Intriguing for the possibility that it may have once fostered life millions of years ago, Mars continues to tantalize scientists and researchers across the globe. Much of the study surrounding the so-called red planet has been spearheaded by NASA, beginning with simple probe flybys and escalating to unmanned terrestrial missions by remote control robots. NASA is once again tackling the fourth planet from the Sun with an all-new rover scheduled to be launched in the next few years.
This week NASA announced they have begun work on the next iteration of their Curiosity Mars rover series. While the new rover will use similar technology to its predecessor, the space agency has a decidedly different set of missions for the vehicle. This time, astronomers hope to trawl the planet’s surface for signs that Mars may have once harbored life in the distant past.

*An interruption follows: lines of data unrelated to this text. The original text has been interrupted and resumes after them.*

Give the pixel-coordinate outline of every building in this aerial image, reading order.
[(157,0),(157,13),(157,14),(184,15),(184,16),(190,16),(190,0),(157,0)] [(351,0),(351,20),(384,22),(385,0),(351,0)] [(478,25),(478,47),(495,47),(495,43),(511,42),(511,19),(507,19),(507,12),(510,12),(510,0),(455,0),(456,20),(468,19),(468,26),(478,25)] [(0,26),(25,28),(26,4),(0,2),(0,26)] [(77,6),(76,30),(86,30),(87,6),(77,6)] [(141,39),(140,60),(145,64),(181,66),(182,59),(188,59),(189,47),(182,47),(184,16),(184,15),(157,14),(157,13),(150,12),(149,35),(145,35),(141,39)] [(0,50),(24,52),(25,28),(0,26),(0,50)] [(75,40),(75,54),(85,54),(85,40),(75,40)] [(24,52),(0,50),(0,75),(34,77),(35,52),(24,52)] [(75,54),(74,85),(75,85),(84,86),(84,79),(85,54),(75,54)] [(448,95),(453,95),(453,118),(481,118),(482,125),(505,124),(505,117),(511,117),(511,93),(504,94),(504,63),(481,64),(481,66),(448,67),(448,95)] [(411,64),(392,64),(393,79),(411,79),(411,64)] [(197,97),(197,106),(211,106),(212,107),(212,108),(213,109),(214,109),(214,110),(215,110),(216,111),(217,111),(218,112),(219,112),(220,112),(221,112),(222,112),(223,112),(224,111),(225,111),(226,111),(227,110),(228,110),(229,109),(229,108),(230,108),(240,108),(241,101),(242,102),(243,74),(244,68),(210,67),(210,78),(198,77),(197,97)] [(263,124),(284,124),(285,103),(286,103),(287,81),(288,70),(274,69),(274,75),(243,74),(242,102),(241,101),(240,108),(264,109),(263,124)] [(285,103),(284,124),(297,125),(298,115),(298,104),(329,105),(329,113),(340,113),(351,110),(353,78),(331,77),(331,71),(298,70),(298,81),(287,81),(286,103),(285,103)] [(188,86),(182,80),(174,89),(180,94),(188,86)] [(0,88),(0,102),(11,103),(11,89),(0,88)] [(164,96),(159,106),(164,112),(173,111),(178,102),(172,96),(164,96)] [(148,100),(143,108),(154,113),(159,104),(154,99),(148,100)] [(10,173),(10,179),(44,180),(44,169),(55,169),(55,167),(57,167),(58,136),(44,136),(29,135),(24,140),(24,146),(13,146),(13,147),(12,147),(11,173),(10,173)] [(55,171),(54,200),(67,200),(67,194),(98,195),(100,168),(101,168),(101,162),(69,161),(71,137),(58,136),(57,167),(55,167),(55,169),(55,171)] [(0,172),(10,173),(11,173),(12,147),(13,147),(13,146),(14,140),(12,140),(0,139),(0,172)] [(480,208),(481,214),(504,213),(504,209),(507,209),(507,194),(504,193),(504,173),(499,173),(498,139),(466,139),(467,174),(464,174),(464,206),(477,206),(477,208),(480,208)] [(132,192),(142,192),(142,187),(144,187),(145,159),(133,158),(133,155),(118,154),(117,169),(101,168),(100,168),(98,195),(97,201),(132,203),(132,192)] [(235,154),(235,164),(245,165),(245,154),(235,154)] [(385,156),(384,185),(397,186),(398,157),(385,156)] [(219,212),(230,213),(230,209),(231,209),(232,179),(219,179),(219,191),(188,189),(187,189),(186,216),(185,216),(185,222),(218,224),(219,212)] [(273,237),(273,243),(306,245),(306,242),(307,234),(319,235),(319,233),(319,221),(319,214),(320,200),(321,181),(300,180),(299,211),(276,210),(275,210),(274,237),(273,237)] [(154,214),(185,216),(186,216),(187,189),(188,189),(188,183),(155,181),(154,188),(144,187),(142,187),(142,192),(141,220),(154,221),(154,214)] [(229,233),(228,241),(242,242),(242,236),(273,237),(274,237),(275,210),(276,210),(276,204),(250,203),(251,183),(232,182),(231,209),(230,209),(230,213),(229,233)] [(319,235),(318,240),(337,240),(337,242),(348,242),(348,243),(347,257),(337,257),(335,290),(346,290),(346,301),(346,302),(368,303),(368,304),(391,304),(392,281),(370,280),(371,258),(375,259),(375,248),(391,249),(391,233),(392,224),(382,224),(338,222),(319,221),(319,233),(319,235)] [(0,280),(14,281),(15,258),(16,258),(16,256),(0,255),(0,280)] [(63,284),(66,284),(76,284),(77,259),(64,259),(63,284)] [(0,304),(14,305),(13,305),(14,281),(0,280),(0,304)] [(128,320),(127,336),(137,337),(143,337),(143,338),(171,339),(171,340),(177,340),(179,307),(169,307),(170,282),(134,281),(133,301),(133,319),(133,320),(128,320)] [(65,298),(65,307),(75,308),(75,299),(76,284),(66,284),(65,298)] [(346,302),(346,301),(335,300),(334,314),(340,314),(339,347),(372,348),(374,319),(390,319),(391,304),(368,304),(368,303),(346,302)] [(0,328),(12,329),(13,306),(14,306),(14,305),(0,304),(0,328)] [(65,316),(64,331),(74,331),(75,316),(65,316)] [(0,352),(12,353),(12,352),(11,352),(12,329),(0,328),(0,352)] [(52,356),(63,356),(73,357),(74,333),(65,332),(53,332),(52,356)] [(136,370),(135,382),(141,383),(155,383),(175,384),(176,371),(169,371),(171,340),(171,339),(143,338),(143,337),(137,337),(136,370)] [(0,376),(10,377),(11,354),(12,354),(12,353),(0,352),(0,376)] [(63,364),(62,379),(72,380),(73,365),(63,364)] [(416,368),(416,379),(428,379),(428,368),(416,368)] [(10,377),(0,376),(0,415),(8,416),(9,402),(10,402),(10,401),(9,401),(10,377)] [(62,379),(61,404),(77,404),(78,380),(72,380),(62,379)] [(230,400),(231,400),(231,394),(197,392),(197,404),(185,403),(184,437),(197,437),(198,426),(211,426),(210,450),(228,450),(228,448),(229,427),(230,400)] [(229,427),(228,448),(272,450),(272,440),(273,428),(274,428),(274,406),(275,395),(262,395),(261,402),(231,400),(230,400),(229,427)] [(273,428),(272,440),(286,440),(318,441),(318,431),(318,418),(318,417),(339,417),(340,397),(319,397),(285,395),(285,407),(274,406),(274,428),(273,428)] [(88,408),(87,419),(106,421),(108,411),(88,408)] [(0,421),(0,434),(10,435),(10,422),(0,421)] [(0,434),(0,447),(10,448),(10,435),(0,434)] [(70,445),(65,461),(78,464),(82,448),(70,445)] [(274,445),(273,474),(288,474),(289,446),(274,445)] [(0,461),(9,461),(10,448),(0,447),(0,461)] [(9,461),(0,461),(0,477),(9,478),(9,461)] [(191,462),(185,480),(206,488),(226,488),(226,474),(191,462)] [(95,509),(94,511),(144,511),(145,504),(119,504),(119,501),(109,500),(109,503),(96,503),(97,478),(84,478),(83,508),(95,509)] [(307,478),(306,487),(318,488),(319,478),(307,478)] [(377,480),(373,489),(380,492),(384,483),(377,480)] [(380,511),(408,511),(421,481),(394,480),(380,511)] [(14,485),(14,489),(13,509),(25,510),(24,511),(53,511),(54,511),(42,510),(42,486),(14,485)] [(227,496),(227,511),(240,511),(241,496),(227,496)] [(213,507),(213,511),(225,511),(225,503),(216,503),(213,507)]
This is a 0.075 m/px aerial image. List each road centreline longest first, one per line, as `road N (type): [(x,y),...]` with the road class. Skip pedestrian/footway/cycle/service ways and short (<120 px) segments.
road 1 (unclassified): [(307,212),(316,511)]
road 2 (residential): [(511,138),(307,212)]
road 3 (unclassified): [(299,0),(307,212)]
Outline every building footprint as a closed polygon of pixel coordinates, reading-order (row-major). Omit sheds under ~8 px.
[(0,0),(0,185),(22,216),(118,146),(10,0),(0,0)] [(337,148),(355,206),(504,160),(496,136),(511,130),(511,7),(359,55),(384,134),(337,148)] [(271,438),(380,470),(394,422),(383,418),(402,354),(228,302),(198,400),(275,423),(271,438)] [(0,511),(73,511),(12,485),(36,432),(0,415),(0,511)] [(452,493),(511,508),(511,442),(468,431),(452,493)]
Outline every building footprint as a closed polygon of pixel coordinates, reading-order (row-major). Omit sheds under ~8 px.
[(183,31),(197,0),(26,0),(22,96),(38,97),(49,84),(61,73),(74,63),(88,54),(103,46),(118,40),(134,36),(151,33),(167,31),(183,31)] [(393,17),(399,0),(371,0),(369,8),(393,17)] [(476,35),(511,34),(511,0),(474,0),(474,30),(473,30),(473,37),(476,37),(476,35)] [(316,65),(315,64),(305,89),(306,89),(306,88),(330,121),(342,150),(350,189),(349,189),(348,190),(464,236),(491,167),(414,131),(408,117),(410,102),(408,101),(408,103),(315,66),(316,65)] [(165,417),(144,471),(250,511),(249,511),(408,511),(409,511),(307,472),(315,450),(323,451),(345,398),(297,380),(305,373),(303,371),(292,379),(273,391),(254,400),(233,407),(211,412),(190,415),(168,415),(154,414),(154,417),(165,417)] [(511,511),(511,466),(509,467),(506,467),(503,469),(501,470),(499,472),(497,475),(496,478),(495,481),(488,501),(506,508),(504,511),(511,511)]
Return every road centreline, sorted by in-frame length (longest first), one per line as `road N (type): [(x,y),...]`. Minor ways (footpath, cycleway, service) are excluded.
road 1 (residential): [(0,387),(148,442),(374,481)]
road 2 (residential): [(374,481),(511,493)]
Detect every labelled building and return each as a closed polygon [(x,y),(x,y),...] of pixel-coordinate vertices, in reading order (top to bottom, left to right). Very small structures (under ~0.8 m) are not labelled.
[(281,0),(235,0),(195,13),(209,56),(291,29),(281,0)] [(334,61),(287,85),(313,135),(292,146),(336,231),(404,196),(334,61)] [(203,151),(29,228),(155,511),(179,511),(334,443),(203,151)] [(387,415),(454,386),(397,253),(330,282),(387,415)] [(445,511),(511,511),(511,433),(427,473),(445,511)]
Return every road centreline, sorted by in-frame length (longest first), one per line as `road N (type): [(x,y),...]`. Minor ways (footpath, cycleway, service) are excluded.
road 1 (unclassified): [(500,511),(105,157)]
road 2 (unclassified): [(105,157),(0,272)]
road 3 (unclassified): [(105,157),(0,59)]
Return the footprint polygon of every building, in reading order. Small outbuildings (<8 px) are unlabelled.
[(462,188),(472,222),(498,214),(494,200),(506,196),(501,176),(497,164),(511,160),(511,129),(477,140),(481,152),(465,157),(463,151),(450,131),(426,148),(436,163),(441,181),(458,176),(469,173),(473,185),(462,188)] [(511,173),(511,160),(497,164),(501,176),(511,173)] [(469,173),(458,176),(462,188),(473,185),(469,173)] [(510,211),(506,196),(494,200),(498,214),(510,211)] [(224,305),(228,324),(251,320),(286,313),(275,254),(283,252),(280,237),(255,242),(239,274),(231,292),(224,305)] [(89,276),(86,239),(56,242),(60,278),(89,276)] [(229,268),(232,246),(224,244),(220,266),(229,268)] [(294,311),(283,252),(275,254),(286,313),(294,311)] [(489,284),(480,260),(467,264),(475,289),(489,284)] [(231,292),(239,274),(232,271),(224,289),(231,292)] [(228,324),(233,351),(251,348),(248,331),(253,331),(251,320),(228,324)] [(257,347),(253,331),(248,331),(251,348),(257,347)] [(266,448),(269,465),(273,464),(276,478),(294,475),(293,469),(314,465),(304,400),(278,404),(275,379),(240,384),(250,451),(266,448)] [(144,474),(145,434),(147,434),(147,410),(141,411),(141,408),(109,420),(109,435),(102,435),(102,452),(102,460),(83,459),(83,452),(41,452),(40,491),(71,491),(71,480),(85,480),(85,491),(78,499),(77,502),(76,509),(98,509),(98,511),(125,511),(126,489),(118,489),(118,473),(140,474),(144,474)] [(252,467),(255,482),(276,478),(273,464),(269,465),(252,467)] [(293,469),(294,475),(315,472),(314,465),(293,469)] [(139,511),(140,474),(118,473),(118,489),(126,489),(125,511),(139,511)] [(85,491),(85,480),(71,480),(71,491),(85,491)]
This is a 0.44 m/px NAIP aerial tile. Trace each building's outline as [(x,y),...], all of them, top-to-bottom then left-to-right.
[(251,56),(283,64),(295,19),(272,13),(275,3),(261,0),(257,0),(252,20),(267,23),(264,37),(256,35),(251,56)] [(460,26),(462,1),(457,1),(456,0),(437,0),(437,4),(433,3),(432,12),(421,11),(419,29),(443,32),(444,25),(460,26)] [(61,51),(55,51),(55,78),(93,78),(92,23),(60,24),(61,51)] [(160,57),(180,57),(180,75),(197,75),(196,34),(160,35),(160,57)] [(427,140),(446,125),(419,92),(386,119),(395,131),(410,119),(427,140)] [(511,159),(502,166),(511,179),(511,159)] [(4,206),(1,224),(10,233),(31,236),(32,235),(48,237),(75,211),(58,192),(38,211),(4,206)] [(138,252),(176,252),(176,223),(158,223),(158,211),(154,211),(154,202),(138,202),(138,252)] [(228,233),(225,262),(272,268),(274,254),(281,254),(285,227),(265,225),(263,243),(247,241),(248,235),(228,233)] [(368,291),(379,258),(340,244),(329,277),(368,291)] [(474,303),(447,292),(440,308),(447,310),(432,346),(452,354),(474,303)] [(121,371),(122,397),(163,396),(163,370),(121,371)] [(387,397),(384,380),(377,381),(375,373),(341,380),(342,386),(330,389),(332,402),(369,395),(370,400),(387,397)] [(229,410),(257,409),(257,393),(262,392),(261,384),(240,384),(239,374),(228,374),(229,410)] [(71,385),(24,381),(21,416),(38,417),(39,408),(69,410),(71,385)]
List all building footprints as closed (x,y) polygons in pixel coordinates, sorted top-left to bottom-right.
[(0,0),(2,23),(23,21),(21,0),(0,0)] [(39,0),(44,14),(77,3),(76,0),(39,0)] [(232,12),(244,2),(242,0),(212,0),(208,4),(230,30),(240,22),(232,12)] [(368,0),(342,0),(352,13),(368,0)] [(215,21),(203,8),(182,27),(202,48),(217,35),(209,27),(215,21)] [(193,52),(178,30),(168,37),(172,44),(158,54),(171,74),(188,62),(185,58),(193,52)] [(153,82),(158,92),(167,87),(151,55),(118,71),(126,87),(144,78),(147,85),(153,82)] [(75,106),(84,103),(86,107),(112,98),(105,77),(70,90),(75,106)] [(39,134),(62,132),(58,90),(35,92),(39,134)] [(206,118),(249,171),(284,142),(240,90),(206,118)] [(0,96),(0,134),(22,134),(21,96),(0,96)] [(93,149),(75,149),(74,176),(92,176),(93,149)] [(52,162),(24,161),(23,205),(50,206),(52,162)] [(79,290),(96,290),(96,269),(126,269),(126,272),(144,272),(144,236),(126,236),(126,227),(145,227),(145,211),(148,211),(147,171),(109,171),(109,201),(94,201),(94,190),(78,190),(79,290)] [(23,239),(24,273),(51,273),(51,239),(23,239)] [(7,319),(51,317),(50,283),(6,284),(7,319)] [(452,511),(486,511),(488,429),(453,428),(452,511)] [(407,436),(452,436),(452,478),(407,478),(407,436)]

Already nicknamed Mars 2020, the rover is destined to search the planet’s surface for any evidence of tiny microbial organisms which would have thrived if Mars, as scientists believe, once held large pools of liquid water. The rover will accomplish its investigation through the use of a full suite of tools, including a spectrometer capable of analysing subjects as tiny as a single grain of salt. The rover will also have ground penetrating radar used to view water, rocks, and ice 30 feet beneath the planet’s surface, along with an ultraviolet laser that can detect atoms in surface air.
All told, despite 85 percent of the vehicle being based on the last version, the 2020 rover is equipped with seven all-new instruments, along with better maneuvering and more effective wheels. It will also include a robotic arm equipped with a small but powerful drill, enabling it to take core samples from surface rocks. The 2020 has better cameras than its predecessor, meaning space enthusiasts can looking forward to higher definition, full color photos of the planet’s surface. It even possesses a laser capable of vaporizing soil and rock samples so that the accompanying sensors can analyze their chemical composition.
Ken Farley, the project scientist in charge of the Mars 2020 mission, says finding if Mars ever harbored life is one of the most profound mysteries hoping to be uncovered by NASA and their associated Jet Propulsion Laboratory. The project is expected to run the space agency about $2.1 billion, somewhat cheaper than the last mission, which ran around $2.5 billion in 2012.